### DATA PROVIDED ###

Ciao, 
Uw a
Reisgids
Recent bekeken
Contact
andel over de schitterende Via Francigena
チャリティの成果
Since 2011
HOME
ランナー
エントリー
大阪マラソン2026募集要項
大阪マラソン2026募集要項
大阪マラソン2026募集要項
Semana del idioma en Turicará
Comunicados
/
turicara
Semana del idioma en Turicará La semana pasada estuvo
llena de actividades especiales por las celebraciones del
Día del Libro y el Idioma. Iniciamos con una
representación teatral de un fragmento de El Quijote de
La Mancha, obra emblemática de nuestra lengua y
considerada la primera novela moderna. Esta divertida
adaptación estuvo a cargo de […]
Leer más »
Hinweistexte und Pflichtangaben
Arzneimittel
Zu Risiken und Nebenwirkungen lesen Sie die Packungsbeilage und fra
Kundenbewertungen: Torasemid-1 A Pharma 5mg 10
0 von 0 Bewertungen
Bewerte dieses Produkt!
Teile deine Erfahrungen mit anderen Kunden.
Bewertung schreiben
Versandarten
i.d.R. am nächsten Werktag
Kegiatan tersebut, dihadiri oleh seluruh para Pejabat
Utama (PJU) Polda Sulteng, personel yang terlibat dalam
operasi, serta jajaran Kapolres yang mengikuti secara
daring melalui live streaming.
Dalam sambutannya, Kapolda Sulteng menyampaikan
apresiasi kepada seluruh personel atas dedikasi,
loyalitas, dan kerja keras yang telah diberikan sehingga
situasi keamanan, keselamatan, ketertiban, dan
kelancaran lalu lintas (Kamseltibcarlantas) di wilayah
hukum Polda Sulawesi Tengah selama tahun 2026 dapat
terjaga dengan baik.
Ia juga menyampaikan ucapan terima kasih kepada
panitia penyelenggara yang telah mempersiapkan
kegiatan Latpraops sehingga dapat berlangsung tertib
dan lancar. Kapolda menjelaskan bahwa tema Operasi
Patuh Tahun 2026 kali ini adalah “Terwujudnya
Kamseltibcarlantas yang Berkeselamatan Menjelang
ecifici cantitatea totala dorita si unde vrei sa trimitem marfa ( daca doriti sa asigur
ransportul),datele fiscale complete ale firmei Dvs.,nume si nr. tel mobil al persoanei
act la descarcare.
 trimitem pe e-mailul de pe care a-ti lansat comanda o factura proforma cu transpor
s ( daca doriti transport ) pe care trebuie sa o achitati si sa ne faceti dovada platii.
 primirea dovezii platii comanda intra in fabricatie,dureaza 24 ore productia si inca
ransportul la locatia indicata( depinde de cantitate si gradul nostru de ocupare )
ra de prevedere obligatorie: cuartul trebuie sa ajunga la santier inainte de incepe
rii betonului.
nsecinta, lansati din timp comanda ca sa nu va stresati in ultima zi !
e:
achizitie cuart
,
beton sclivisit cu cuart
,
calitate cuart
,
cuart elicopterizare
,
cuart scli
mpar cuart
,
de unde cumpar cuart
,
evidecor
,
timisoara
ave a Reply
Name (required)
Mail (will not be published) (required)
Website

###

Search the listing for the string "personel". Copy each line where it is found.

Utama (PJU) Polda Sulteng, personel yang terlibat dalam
apresiasi kepada seluruh personel atas dedikasi,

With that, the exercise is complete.